SciEdScrumming
a student focused education consulting and tutoring organization providing consulting services, including developing new programming for students to expand individual interests and build on education. The tutoring portion of the organization is focused particularly on the skills that we assume students are taught or are learning, but in reality, often are not being acquired due to the structure of today’s educational systems.
Skills for Student Success is a program focusing on ensuring that young teens are guided through developing systems which support the skills Heather observed lacking in her classrooms. These skills include organization, task tracking and scheduling, critical thinking and notetaking. Building on the Agile Scrum Framework, Heather works with students to develop future ready skills, improving their confidence, increasing engagement and supporting their current academic and future success.

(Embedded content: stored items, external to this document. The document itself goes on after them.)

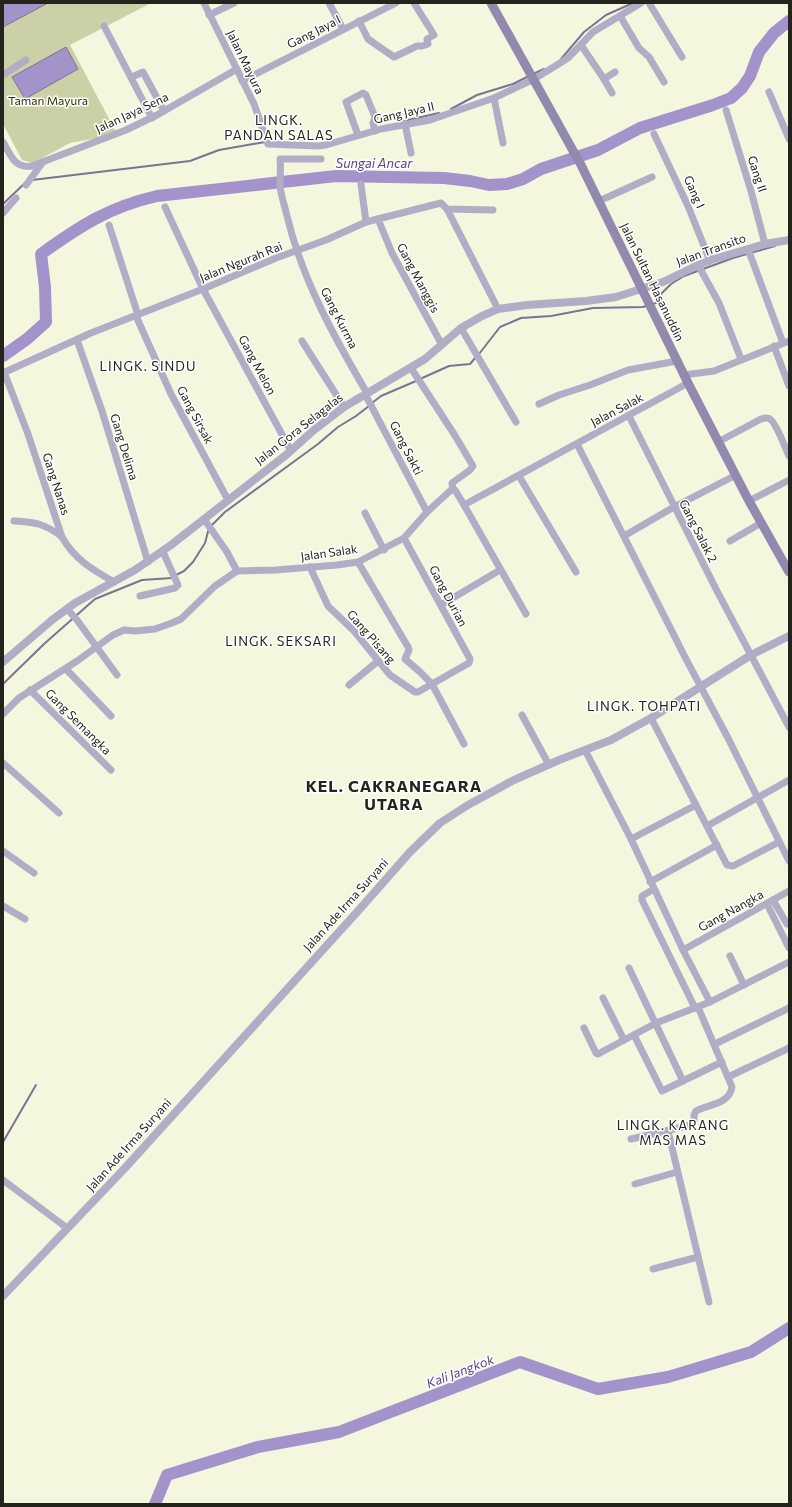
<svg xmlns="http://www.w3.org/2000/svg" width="792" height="1507" viewBox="0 0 792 1507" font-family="Commissioner,sans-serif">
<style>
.green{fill:#ccd0a6}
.water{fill:#a393ca;stroke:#7d7296}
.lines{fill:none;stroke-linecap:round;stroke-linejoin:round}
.stream{stroke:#7d7296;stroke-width:2}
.river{stroke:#a393ca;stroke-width:12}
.minor{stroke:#b3acc6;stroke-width:7}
.tertiary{stroke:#b3acc6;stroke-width:8}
.secondary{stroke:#9389ae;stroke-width:9}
.labels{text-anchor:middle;stroke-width:3;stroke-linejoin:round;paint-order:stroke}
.street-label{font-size:12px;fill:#23241b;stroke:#fff}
.park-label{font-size:12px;fill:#2e3100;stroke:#fff}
.neighbourhood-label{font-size:13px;letter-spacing:1px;fill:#23241b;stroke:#fff}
.water-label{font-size:13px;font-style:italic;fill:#5b4388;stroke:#fff}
.district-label{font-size:16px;font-weight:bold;letter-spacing:1px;fill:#23241b;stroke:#fff}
</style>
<rect width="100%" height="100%" fill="#f4f7de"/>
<path class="green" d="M3,3H151L70,45L116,132L103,137L70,143L33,163L22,160L3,124Z"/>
<g class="water">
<path d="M3,3H48L3,27Z"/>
<path d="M66,47L78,69L25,99L12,77Z"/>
</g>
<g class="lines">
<g class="stream">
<path d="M561,59L584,32L606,15L633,3"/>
<path d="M533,74L544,69"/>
<path d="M451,109L477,95L513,84L529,76"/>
<path d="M404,121L439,113"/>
<path d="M32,180L190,161L219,150L265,142"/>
<path d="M3,204L26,182"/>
<path d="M652,304L656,303L657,298L671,284L684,276L733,258L775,246"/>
<path d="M479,354L500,327L521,318L551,316L593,308L643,307L646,306"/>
<path d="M420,379L449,366L470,364L476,357"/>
<path d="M372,403L381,396L416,381"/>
<path d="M176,575L184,571L193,562L205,543L209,528L225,512L318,444L338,427L356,416L369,406"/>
<path d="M3,684L44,644L95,599L142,580L172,578"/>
<path d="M3,1142L36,1085"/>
</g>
<g class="river">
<path d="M3,356L27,339L46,322L45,287L41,254C80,226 109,207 157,196L336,176L444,178L470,181L489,185L507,184L523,179L541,169L598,150L640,128L713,105L731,98L742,88L750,76L759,52L774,33L789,21"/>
<path d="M155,1504L167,1475L258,1447L339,1432L520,1362L598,1389L668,1377L751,1352L789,1328"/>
</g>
<g class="minor">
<path d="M204,3L254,104L268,144L318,146L326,145L381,129L430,120L494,98L534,79L557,65L568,58L593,32L641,3"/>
<path d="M329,3L343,29"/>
<path d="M649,3L682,57"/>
<path d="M209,15L234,3"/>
<path d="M620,16L639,48L649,57L664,82"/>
<path d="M359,21L368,39L394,57L417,46H422L428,44L427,39L434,35L414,3"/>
<path d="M104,26L152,118"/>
<path d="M581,45L604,79L612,93"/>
<path d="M3,75L26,60"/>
<path d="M132,77L143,72L164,111"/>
<path d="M604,79L615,72"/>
<path d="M242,81L396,3"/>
<path d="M769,92L789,139"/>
<path d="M494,98L503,143"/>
<path d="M726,110L751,191L765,244"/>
<path d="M405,124L411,153"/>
<path d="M654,134L688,206L710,261"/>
<path d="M358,135L346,102L363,93L366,95L375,117L373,123L375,131"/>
<path d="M3,142C11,155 14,169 32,166L126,130L157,115L237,69"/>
<path d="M321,159H280C281,168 280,177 280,186C281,196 285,207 287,216C302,279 334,337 367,393"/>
<path d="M361,184L366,222"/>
<path d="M26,185L43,162"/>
<path d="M599,201L652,177"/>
<path d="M165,207L203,289L291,451"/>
<path d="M447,209L498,309"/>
<path d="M3,213L16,198"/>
<path d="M378,219L392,253L442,345"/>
<path d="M109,225L138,315"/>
<path d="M748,249L783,343"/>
<path d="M698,265L719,303L741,359"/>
<path d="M136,316L171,394L228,500"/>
<path d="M461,328L516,422"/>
<path d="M77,340L102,411L148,562"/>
<path d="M302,341L344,407"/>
<path d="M774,346L789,386"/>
<path d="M411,368L454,434L473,466L470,470L452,483L453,490"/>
<path d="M4,372L28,434L62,537C74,559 93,570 114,582"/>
<path d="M3,373L91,333L203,289L276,258L326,240L366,222L441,203L447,209L493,210"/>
<path d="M684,375L714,371L789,341"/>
<path d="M365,394L427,512"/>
<path d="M539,404L559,395L590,385L628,370L677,361"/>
<path d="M629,416L717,591L789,727"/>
<path d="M718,442L761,419C764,418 767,417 770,419C777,424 785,448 789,456"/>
<path d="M577,444L686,659L728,738L789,861"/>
<path d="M519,476L576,572"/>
<path d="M749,501L789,480"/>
<path d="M464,505L526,614"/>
<path d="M365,513L384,550"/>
<path d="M204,519L227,552L237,571"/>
<path d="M14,521C35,522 46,524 62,537"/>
<path d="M624,536L674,507L736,475"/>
<path d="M730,541L761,523"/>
<path d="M358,562L408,647L409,650L405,659L419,671L432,684L464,744"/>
<path d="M310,567L328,606L354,631L390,675L415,692H418L469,663L470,659L404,538"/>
<path d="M140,596L175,588L178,585L163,552"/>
<path d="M441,605L500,570"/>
<path d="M67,609L77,620L117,675"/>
<path d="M66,669L111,716"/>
<path d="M349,685L378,661"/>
<path d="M30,690L111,770"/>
<path d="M3,714L19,698L77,661L113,635L124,630L136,631L155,629L172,623L181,619L215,586L237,571L276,570L337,565L358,562L404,538L427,512L451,490H455L464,505L688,383"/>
<path d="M522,715L549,765"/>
<path d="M651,718L727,865L733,866L779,842"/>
<path d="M585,750L631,839L683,950L710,1002"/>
<path d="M3,763L59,813"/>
<path d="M707,826L789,780"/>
<path d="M631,839L696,805"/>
<path d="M3,851L34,873"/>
<path d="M650,882L717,845"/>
<path d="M654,889L642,896V900L695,1008"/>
<path d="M773,900L787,924"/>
<path d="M767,904L789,948"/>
<path d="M3,906L25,919"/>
<path d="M683,950L789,891"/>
<path d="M730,956L744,985"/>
<path d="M629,968L683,1081"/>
<path d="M603,998L624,1040"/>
<path d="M584,1028L596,1053L598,1054L656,1023L710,1002L789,962"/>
<path d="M634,1035L662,1091L722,1062"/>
<path d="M715,1044L789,1008"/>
<path d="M728,1077L789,1048"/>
<path d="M668,1131L709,1302"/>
<path d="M631,1139L691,1125L694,1122V1115L696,1111C708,1104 729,1105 732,1087L698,1007"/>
<path d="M3,1180L67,1228"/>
<path d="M635,1184L677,1172"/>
<path d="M653,1269L698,1257"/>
</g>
<g class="tertiary">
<path d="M3,662L52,620L75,603L135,570L171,545L286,455L314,430L344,407L425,359L461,328L482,316L498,309L527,305L586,301L616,297L663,282L698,265L714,259L765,244L789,240"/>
<path d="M3,1296L125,1168L358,911L410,852L440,823L468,805L514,780L559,760L611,740L651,718L751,655L789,636"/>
</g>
<path class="secondary" d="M491,3L581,165L688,383L749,501L789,572"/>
</g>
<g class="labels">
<g class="street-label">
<text transform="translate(314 32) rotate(-27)" y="4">Gang Jaya I</text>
<text transform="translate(245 62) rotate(64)" y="4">Jalan Mayura</text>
<text transform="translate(132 113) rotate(-25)" y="4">Jalan Jaya Sena</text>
<text transform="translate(404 113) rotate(-13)" y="4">Gang Jaya II</text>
<text transform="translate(757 174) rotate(72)" y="4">Gang II</text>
<text transform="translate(694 192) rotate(66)" y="4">Gang I</text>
<text transform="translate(711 250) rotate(-20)" y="4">Jalan Transito</text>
<text transform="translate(241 262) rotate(-22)" y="4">Jalan Ngurah Rai</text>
<text transform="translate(418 278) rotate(62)" y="4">Gang Manggis</text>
<text transform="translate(652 282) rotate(64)" y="4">Jalan Sultan Hasanuddin</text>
<text transform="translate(339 318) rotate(63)" y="4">Gang Kurma</text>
<text transform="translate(257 365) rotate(62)" y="4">Gang Melon</text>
<text transform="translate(617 410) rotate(-28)" y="4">Jalan Salak</text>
<text transform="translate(195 415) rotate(62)" y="4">Gang Sirsak</text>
<text transform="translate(299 429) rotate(-38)" y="4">Jalan Gora Selagalas</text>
<text transform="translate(124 447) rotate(73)" y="4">Gang Delima</text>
<text transform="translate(406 448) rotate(63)" y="4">Gang Sakti</text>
<text transform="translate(56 484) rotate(72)" y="4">Gang Nanas</text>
<text transform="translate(698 531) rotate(63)" y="4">Gang Salak 2</text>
<text transform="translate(329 553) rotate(-8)" y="4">Jalan Salak</text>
<text transform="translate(448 596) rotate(62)" y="4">Gang Durian</text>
<text transform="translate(371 637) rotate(49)" y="4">Gang Pisang</text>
<text transform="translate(78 722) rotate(45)" y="4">Gang Semangka</text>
<text transform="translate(346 905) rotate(-48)" y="4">Jalan Ade Irma Suryani</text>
<text transform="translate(731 911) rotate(-29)" y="4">Gang Nangka</text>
<text transform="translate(129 1145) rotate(-48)" y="4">Jalan Ade Irma Suryani</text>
</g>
<g class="park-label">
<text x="48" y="105">Taman Mayura</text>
</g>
<g class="neighbourhood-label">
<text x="279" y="125">LINGK.<tspan x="279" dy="15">PANDAN SALAS</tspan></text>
<text x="148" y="371">LINGK. SINDU</text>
<text x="281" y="646">LINGK. SEKSARI</text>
<text x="644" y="711">LINGK. TOHPATI</text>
<text x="673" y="1130">LINGK. KARANG<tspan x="673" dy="15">MAS MAS</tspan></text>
</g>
<g class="water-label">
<text x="374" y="168">Sungai Ancar</text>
<text transform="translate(460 1371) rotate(-21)" y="5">Kali Jangkok</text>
</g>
<g class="district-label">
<text x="394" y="792">KEL. CAKRANEGARA<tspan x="394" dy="18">UTARA</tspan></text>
</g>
</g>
<rect width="792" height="1507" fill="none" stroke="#23241b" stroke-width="8"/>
</svg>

Heather Cowap, MS, MEd has spent two decades in middle and high school science classrooms working with multiple grade levels and subject areas. Inspired by the goal of enticing students to be motivated and engaged in content, Heather has used Universal Design for Learning (UDL) as a pedagogical structure to find and implement a number of ways for students to have choice in demonstrating knowledge of content. UDL encourages them to select from a wide variety of both technical tools and alternative ways of expression. She discovered that using technology in the classroom increased students’ mastery in learning and increased their engagement in the topics covered. Discovering a skills gap in her students in managing their choices and learning group goals, Heather began using Scrum, an Agile framework for team and project management. By combining these two methods her students are freed to embrace personalized learning goals within the context of her state standards for science. This increase in control and choice for students also increased engagement, providing a skills framework increased confidence, and students exhibited less anxiety or apathy in her classroom.
One further inovation Heather brought to her Biology class was using a problem-based learning viewpoint of various diseases – infectious, chronic, and inherited, based on the Tufts Great Disease’s curriculum. Using this approach has connected the “why” and the “what” aspects of studying biology for her students. Student engagement, as well as their ability to retain and apply the concepts of biological systems and structures, has greatly increased in recent years. Student state test results provide evidence of a move from 0% advanced, 100% proficient to 5% advanced and 95% proficient outcomes (“regular” level courses).
Heather holds master’s degrees from Tufts Friedman School of Nutrition’s Frances Stern Combined Internship and Master Degree Program, and Fitchburg State University’s Masters in Curriculum and Teaching. As well as bachelor’s degrees in economics concentrating in international relations and nutrition (metabolic biochemistry).